TASK REQUIREMENTS:
Number of lines with "nose" in the data: give that figure by itself.

BEGIN DATA

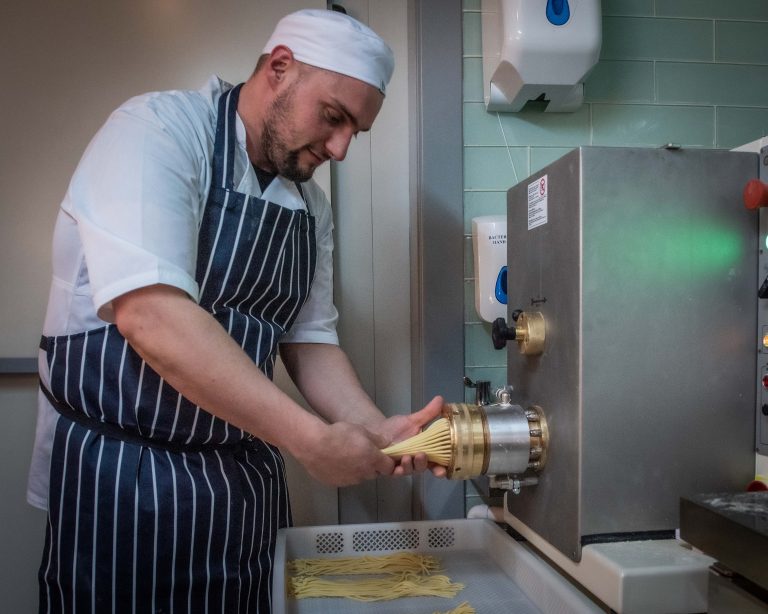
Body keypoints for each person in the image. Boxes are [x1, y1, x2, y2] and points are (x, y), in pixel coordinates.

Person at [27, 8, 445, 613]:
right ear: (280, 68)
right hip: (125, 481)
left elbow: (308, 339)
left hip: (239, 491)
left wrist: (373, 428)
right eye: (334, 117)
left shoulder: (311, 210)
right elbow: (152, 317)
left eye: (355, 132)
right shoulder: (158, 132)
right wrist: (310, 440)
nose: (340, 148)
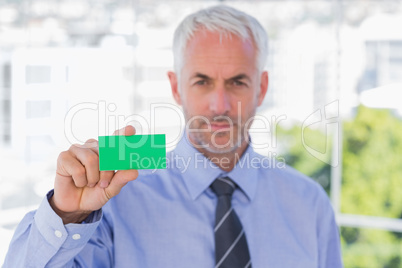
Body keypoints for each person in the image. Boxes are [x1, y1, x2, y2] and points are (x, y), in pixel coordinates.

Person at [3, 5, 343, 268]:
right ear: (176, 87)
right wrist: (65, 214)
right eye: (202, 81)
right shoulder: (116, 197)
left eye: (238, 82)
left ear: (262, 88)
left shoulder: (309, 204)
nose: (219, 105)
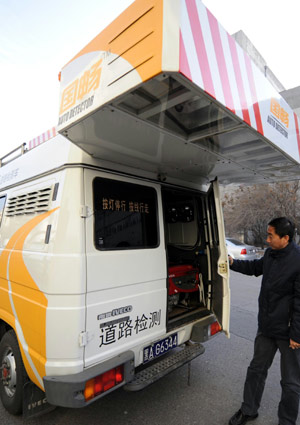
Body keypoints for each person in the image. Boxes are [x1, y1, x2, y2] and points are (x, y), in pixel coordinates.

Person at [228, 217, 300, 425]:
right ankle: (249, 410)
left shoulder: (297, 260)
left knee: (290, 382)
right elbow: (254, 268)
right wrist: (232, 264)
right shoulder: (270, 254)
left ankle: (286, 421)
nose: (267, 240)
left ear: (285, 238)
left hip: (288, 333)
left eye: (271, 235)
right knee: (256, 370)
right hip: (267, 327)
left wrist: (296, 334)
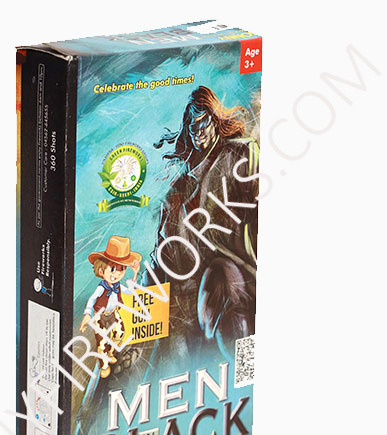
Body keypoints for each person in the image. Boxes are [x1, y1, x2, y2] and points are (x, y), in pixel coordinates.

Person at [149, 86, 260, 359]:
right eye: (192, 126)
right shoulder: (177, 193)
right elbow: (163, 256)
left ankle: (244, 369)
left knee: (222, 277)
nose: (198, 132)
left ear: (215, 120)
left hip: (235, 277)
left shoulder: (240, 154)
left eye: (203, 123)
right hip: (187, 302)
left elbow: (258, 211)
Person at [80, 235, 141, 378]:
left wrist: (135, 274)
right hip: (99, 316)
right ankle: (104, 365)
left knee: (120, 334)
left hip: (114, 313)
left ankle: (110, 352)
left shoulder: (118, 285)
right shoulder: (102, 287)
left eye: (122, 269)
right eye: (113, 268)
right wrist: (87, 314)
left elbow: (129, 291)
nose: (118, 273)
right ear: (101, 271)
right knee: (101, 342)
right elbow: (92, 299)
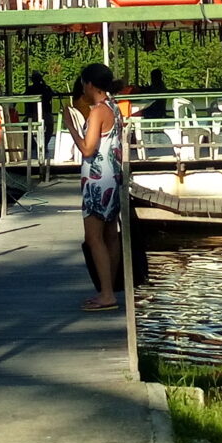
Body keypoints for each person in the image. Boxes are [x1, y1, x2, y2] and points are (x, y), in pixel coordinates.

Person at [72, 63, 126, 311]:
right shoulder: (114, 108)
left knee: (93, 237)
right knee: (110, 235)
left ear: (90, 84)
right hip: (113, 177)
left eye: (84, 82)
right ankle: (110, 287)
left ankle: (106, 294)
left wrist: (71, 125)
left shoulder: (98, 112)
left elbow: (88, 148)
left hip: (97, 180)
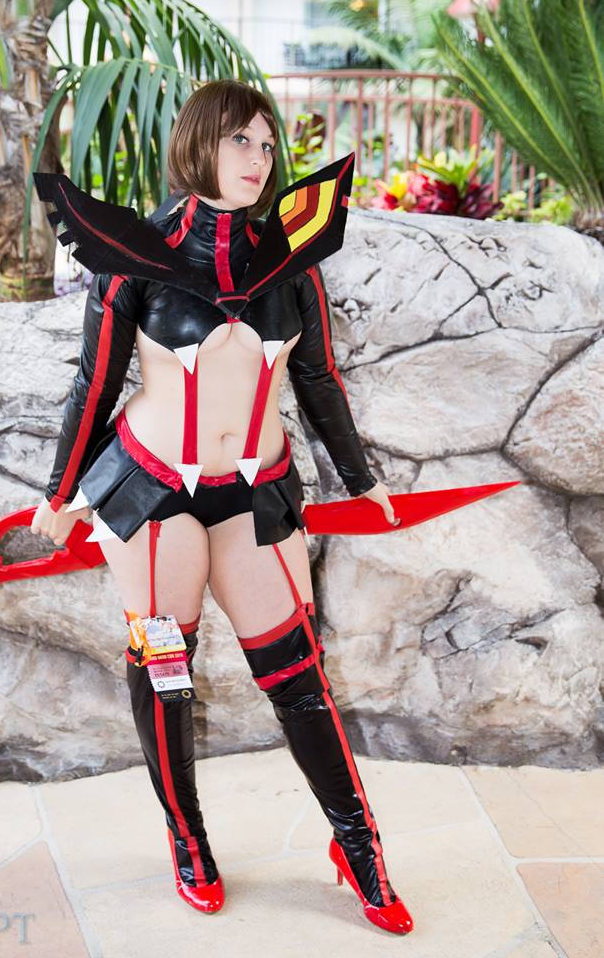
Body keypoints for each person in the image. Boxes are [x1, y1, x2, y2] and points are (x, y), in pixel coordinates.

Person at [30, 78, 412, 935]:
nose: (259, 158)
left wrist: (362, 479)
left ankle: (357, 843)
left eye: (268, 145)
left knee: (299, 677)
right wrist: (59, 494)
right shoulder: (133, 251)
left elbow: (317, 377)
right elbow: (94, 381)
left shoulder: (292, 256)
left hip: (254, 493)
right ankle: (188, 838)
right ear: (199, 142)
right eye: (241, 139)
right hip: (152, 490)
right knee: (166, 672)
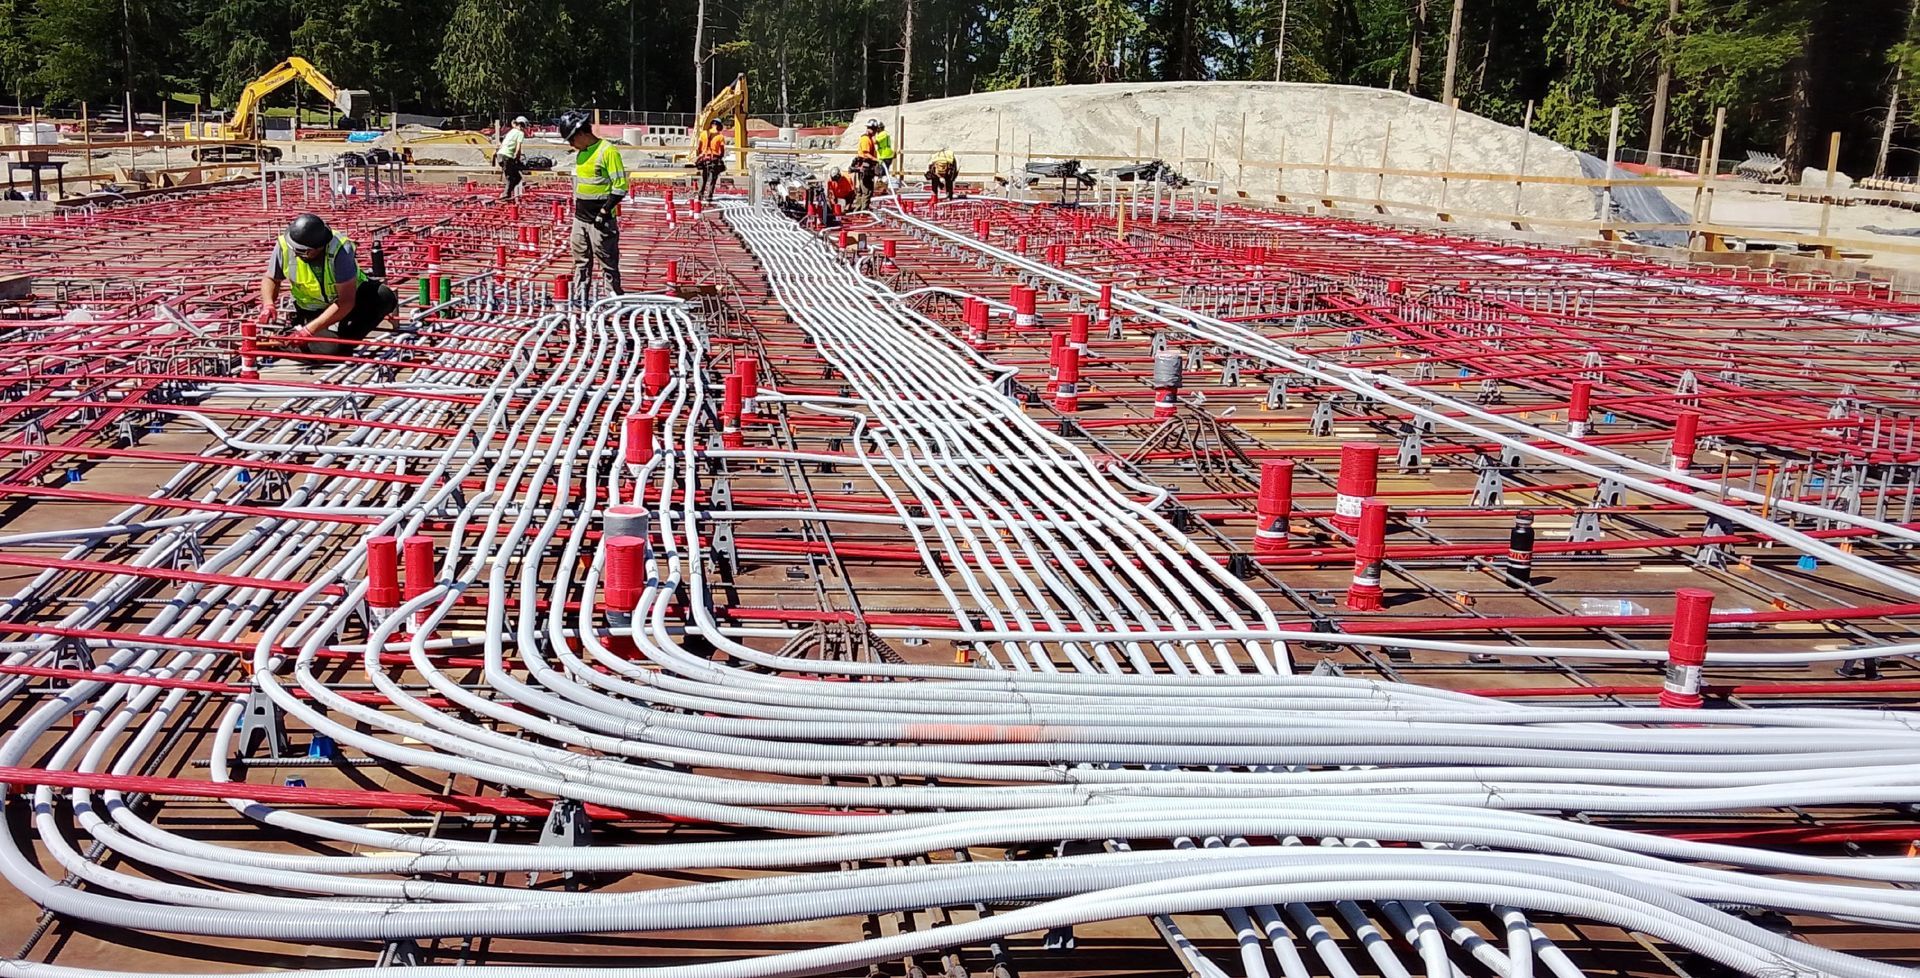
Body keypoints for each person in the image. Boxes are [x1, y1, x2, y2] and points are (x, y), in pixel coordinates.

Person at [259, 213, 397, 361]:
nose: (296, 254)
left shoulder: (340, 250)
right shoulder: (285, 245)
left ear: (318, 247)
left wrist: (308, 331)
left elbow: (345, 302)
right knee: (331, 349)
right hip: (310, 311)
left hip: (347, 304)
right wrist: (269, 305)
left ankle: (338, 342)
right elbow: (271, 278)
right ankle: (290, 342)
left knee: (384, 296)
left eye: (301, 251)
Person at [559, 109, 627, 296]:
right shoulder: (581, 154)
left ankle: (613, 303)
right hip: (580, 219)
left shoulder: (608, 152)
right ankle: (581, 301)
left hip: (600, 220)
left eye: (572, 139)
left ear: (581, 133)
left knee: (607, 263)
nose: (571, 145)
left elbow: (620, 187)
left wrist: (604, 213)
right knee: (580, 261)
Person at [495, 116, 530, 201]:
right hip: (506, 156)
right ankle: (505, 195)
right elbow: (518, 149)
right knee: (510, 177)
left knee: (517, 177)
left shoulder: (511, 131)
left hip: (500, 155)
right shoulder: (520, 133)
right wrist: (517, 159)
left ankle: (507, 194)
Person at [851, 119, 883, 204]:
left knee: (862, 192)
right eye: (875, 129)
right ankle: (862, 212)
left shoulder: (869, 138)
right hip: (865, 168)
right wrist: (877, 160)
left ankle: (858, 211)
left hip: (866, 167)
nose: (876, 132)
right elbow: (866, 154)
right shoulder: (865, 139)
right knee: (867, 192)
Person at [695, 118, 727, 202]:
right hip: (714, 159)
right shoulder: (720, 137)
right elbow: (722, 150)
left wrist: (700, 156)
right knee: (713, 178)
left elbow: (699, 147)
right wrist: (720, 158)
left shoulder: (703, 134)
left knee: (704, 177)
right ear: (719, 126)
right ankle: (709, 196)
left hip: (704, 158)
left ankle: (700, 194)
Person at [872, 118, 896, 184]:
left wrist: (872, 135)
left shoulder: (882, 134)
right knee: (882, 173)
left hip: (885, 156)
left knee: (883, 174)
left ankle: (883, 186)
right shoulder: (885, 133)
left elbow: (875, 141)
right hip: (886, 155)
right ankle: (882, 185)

END DATA

TASK SOLUTION:
9